É impressionante como algumas marchinhas carnavalescas se incorporam ao imaginário do sujeito feito o Padre Nosso para cristãos. Invenção carioquíssima, a marchinha é a crônica cantada, serelepe, ágil, sacana, vez por outra lírica, da nossa gente. Sou fã absoluto do gênero.

Sei de gente que se comove na época do Natal com o os Meninos Cantores de Petrópolis cantando Noite Feliz. Outros, mais caipiras, sentem o peito doer nas festas de São João, ao som de O balão vai subindo. Conheço até um sujeito meio fresco que chora na Páscoa quando escuta o coelhinho se eu fosse como tu. Eu, triste carnavalesco que sou, costumo chegar às lágrimas com a imortal Marcha da Cueca, uma espécie de Marselhesa dos países baixos, composta por Carlos Meneses, Livardo Alves e Sardinho [obra dessa dimensão não poderia mesmo ser fruto de uma única pessoa] :

Eu mato, eu mato
Quem roubou minha cueca
Pra fazer pano de prato.
Minha cueca
Tava lavada
Foi um presente
Que ganhei da namorada

A Marcha da Cueca traz tremendas recordações e a lembrança, especialíssima, de um episódio que moldou, em certo sentido, meu caráter. Até escrevi certa feita sobre o fato em algum canto do antigo blog. Rememoro o evento.

Tinha eu catorze anos de idade quando ganhei uma cueca espetacular – cor de laranja, com uma máquina fotográfica no meio e a frase definitiva : Olha o passarinho. Foi presente da minha mãe. Aliás, minto, não foi minha mãe. Ganhei a cueca da minha tia Lita.
Passou a ser minha cueca predileta, que usava com constância pouco recomendável. Mais do que predileta, a cueca me dava era uma sorte violenta. Não cheguei ao ponto de D. João VI, que usou uma única peça de baixo por oito anos, mas é meu dever confessar que as outras cuecas perderam a importância diante daquela.
Eis que um dia, sintam meu drama, fui jogar futebol com a garotada na Casa do Minho, clube português situado em Laranjeiras. É evidente que estava usando a cueca, garantia absoluta de um desempenho brilhante nas quatro linhas.
Sempre fui, e a pausa é necessária, homem-gol. Dotado de insuspeita habilidade com a criança nos pés, era um dos primeiros escolhidos no par ou ímpar. Balançar as redes adversárias, para mim, era mato.

DADOS APRESENTADOS
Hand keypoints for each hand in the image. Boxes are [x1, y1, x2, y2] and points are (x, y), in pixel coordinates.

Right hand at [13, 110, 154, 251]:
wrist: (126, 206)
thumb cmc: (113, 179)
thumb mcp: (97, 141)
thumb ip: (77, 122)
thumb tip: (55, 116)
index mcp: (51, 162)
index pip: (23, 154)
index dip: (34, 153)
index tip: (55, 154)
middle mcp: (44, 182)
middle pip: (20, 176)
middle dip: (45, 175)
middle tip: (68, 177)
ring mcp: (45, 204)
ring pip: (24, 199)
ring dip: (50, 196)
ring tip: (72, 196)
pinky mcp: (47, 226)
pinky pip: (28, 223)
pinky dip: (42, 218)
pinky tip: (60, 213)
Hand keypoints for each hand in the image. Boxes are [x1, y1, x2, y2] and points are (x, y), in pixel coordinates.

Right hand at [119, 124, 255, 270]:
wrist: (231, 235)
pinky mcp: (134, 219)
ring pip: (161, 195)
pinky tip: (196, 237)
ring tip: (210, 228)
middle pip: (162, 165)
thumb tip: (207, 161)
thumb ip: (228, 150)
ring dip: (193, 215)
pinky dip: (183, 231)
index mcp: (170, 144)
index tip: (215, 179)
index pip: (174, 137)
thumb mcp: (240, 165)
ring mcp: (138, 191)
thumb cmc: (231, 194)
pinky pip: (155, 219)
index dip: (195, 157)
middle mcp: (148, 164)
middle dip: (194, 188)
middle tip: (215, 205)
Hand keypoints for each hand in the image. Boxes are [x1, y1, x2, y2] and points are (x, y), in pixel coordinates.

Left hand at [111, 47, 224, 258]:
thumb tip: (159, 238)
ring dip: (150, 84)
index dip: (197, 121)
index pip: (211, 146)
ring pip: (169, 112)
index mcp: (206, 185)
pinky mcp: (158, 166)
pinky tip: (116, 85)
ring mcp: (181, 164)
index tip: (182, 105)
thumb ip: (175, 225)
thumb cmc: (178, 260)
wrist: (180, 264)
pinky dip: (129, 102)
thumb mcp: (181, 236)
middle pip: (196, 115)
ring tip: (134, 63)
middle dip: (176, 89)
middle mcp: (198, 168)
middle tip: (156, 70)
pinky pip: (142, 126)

TAREFAS E EXERCÍCIOS
1. Extraia do texto sobre marchinhas, sem alterações, o trecho que vai de "Passou a ser" até "mim, era mato.", incluindo esta última parte.
2. Segundo o texto sobre marchinhas, quem deu a cueca cor de laranja ganha aos catorze anos?
Os registros não são necessários para realizar as tarefas.

RESPOSTAS POR TAREFA
1.
Passou a ser minha cueca predileta, que usava com constância pouco recomendável. Mais do que predileta, a cueca me dava era uma sorte violenta. Não cheguei ao ponto de D. João VI, que usou uma única peça de baixo por oito anos, mas é meu dever confessar que as outras cuecas perderam a importância diante daquela.
Eis que um dia, sintam meu drama, fui jogar futebol com a garotada na Casa do Minho, clube português situado em Laranjeiras. É evidente que estava usando a cueca, garantia absoluta de um desempenho brilhante nas quatro linhas.
Sempre fui, e a pausa é necessária, homem-gol. Dotado de insuspeita habilidade com a criança nos pés, era um dos primeiros escolhidos no par ou ímpar. Balançar as redes adversárias, para mim, era mato.

2. A tia Lita.